# WRITTEN PROBLEM 1:
In the forum thread about a forgotten anniversary, on what day and date did the 8th anniversary fall?
# WRITTEN PROBLEM 2:
Output the passage of the forum thread about a forgotten anniversary from "It just dawned" to "on Mothers day.", copied word for word.

# DOCUMENT SEGMENT:
# Separated and Forgot Anniversary!



## arbitrator (Feb 13, 2012)

It just dawned on me! Tuesday, May 8th was my 8th anniversary and it just totally slipped my mind.

Does that, in any way, mean that I'm starting to show some marked signs of improvement in getting over the STBXW?

Since she's made it abundantly clear that she really doesn't want communication from me of any kind, I'm guessing that she can go out and buy herself her very own anniversary card this year!


----------



## sd212 (Feb 24, 2012)

If I were to forget such a thing it would certainly indicate I was moving on. I'm still remembering all that kind of stuff right now. Most recently been hung up on Mothers day. 

So, yea, I'd say it is a good sign.


----------



## lamaga (May 8, 2012)

Def. a good sign!


----------



## arbitrator (Feb 13, 2012)

Had to go to youngest son's prep school academic awards this morning. Proud Daddy saw him take top honors in Senior Pre-Cal, along with making the Headmaster's Honor Roll.(>3.85/4.00GPA) :smthumbup:

Anyway, got to see STBXW there. First time I'd seen her in several months. She carried on with my boys like nothing had ever happened, but she wouldn't even acknowledge my existence. But to be completely fair, I was pretty much the same way.

I think that if I would have had a six-pack of a good premium beer with me, I would have asked her to hold it for me up near her chest, because as frigid as her heart is, at least I would have had in my possession the absolute coldest brew in Texas!


----------



## UpnDown (May 4, 2012)

Good for you Arbitrator. Someday I only hope I can be where you are emotionally. I still look at my ex and see the most attractive woman in the world, who after just 2 months has 'upgraded' to someone new.

But still, good for you


----------



## arbitrator (Feb 13, 2012)

UpnDown said:


> Good for you Arbitrator. Someday I only hope I can be where you are emotionally. I still look at my ex and see the most attractive woman in the world, who after just 2 months has 'upgraded' to someone new.

[Records excerpted from a collection]

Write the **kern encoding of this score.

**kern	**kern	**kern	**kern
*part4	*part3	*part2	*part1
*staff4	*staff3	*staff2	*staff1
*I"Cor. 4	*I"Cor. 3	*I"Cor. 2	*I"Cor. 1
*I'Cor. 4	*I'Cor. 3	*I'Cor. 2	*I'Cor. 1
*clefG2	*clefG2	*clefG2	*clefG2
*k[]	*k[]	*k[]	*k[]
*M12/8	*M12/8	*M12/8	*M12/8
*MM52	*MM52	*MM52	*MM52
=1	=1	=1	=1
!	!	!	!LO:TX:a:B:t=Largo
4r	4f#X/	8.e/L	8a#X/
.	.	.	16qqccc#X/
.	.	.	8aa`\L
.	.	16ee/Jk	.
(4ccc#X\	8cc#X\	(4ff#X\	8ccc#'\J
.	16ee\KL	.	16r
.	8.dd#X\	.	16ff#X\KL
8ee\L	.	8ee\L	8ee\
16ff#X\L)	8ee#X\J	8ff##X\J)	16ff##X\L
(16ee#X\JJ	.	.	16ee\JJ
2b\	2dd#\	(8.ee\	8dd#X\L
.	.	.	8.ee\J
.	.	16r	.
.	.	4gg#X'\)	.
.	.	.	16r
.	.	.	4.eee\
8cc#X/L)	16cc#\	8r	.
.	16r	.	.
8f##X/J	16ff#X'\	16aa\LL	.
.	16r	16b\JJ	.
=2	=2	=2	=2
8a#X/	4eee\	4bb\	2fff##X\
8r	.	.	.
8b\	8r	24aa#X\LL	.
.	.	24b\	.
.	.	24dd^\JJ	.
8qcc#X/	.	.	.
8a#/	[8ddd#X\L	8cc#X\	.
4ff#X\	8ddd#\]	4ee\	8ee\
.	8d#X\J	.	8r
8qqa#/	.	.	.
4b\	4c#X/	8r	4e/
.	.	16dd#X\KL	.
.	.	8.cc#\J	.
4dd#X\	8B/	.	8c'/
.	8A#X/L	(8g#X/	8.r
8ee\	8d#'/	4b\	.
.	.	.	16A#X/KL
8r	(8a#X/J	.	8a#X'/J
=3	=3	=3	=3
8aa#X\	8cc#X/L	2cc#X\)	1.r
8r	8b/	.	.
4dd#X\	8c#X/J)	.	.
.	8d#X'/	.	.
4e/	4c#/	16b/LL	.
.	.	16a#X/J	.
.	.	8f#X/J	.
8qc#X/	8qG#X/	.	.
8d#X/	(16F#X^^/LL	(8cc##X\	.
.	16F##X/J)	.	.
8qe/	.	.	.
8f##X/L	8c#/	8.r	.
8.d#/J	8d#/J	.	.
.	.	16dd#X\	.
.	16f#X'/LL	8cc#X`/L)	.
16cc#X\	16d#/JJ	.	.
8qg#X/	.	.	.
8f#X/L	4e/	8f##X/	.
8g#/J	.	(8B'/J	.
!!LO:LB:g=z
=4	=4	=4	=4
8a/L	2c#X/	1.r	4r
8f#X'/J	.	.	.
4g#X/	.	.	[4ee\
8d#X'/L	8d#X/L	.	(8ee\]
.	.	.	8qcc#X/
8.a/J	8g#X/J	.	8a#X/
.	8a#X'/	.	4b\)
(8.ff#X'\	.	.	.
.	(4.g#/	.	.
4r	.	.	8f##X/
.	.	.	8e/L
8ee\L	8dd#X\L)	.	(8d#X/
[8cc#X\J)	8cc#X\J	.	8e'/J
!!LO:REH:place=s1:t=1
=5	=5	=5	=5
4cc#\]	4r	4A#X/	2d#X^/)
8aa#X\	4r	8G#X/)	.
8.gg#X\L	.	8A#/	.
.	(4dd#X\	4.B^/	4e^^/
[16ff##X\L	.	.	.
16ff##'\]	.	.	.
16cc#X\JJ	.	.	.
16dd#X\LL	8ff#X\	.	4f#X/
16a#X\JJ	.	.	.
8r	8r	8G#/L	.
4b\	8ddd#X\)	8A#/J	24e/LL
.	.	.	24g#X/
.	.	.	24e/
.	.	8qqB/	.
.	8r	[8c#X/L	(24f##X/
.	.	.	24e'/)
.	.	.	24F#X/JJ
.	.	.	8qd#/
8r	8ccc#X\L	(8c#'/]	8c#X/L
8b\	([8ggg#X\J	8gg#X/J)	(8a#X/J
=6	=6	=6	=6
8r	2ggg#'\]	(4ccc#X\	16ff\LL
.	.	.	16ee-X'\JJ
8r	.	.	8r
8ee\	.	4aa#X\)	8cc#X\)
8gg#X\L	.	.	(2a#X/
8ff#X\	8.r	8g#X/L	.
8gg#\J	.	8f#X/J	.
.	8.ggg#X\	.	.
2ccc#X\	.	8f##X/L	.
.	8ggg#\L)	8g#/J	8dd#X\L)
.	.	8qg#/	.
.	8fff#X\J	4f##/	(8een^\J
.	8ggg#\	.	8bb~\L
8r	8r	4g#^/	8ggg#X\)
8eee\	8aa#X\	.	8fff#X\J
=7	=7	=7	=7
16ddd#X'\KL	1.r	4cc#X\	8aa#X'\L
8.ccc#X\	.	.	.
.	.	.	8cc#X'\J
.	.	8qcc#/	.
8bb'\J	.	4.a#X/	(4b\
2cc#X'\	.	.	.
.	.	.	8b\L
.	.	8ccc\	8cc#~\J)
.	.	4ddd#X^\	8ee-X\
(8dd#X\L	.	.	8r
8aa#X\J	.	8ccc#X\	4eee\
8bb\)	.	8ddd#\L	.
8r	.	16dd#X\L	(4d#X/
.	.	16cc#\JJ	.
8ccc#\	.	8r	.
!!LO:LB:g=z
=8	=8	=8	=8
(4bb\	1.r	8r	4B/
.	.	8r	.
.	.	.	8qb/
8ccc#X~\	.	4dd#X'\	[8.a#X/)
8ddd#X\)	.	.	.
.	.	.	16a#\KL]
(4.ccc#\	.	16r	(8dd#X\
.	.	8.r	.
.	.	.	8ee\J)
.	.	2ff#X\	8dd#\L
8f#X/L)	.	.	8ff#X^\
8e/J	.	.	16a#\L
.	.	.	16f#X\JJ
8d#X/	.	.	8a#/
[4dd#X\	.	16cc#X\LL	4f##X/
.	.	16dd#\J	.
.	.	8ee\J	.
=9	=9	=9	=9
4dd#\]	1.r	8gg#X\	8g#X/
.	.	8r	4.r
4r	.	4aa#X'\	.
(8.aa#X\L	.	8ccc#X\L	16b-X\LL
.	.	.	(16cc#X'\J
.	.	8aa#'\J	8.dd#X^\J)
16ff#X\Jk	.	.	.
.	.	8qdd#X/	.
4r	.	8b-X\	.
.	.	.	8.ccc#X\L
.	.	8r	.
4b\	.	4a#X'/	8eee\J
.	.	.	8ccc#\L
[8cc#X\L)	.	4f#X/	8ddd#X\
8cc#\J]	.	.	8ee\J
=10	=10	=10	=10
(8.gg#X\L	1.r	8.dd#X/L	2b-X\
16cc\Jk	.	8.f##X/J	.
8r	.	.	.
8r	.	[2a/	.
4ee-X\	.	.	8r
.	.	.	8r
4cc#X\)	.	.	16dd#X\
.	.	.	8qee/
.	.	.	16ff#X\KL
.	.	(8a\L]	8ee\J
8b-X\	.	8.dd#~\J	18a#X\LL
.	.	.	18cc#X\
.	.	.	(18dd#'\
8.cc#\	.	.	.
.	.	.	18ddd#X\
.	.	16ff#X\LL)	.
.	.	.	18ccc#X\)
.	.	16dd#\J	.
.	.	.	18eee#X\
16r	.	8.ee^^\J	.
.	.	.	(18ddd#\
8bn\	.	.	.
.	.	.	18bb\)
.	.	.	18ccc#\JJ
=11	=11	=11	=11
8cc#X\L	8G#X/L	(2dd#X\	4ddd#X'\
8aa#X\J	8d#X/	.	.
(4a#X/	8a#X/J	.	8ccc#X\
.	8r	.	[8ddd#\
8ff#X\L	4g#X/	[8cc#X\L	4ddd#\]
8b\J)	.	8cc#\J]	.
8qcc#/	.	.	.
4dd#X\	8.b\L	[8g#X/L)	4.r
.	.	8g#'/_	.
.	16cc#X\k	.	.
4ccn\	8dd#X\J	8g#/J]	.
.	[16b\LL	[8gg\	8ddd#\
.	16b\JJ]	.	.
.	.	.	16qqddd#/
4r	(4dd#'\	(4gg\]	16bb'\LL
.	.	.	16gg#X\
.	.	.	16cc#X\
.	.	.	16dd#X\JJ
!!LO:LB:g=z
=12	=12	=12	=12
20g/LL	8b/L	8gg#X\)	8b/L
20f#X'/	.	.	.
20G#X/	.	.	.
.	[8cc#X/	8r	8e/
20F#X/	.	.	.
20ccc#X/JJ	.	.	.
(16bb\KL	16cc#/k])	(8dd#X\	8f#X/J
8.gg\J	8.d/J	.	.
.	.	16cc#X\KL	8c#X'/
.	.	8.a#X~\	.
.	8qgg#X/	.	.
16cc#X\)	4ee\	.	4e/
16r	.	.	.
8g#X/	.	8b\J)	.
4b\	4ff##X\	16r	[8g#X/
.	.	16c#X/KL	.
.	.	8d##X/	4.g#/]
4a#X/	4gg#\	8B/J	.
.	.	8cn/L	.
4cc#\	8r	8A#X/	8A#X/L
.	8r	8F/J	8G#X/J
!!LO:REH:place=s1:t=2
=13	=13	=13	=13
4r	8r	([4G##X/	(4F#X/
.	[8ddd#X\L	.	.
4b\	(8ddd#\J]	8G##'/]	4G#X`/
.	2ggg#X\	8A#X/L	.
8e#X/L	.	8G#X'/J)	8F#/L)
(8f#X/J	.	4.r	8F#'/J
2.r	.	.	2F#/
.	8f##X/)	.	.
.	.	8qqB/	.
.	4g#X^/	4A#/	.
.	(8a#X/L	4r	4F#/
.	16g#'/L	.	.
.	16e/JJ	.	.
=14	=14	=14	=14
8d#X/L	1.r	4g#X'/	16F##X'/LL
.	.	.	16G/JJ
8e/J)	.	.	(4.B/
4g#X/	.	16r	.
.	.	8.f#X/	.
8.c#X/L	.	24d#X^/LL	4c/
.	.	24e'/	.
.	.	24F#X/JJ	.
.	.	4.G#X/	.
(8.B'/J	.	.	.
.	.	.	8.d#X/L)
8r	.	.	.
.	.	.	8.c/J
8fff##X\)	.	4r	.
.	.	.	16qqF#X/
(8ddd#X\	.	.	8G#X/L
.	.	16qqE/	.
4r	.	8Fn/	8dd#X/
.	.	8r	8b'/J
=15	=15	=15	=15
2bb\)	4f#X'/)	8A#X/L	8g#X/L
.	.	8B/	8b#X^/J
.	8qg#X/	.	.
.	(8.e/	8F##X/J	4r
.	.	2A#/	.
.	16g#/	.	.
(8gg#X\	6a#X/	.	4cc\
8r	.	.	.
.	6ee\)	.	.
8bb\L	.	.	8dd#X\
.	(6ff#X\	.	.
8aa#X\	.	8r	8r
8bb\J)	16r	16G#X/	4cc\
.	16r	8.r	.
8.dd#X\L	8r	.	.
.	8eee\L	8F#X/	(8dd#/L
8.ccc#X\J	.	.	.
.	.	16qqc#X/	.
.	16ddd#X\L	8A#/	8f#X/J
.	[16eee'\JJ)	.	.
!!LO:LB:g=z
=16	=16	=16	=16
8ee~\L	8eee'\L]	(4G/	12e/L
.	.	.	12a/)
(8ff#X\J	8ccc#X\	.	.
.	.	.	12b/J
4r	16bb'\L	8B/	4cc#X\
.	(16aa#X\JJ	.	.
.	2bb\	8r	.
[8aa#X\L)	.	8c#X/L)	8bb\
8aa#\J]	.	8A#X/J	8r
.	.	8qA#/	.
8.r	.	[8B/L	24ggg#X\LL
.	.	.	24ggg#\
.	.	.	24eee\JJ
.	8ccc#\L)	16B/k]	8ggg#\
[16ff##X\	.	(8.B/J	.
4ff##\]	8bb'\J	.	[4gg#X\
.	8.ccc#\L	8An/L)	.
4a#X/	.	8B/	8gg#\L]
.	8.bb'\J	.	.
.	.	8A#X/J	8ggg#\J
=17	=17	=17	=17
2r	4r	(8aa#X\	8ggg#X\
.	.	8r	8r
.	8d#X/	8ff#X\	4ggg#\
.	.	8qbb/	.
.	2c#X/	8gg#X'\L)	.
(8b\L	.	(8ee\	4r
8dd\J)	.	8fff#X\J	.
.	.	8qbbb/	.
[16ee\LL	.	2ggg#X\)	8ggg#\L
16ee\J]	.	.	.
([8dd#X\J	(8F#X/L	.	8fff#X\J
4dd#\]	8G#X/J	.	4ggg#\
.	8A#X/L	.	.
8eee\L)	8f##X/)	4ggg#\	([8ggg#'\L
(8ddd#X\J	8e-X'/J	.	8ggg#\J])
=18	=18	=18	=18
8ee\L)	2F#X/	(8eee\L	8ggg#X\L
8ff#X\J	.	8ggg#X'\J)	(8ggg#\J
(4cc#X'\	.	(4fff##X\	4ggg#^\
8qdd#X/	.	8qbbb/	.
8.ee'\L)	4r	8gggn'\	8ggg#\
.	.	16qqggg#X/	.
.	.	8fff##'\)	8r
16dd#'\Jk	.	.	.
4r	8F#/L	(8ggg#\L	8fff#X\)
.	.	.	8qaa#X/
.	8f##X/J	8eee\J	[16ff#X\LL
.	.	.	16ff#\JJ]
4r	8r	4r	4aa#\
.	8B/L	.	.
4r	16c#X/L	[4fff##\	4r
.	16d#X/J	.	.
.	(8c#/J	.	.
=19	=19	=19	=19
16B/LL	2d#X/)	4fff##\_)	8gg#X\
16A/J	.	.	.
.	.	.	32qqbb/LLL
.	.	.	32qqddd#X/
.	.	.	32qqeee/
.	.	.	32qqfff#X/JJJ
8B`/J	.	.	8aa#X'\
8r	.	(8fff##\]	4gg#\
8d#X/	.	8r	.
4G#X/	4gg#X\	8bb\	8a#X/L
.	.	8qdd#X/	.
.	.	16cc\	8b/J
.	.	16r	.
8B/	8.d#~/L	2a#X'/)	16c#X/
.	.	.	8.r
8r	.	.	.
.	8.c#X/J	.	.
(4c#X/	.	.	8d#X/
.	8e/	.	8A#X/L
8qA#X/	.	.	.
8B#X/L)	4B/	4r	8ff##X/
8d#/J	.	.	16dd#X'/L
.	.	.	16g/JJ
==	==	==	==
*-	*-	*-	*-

# EXERCISE RESPONSE 1:
Tuesday, May 8th.

# EXERCISE RESPONSE 2:
It just dawned on me! Tuesday, May 8th was my 8th anniversary and it just totally slipped my mind.

Does that, in any way, mean that I'm starting to show some marked signs of improvement in getting over the STBXW?

Since she's made it abundantly clear that she really doesn't want communication from me of any kind, I'm guessing that she can go out and buy herself her very own anniversary card this year!


----------



## sd212 (Feb 24, 2012)

If I were to forget such a thing it would certainly indicate I was moving on. I'm still remembering all that kind of stuff right now. Most recently been hung up on Mothers day.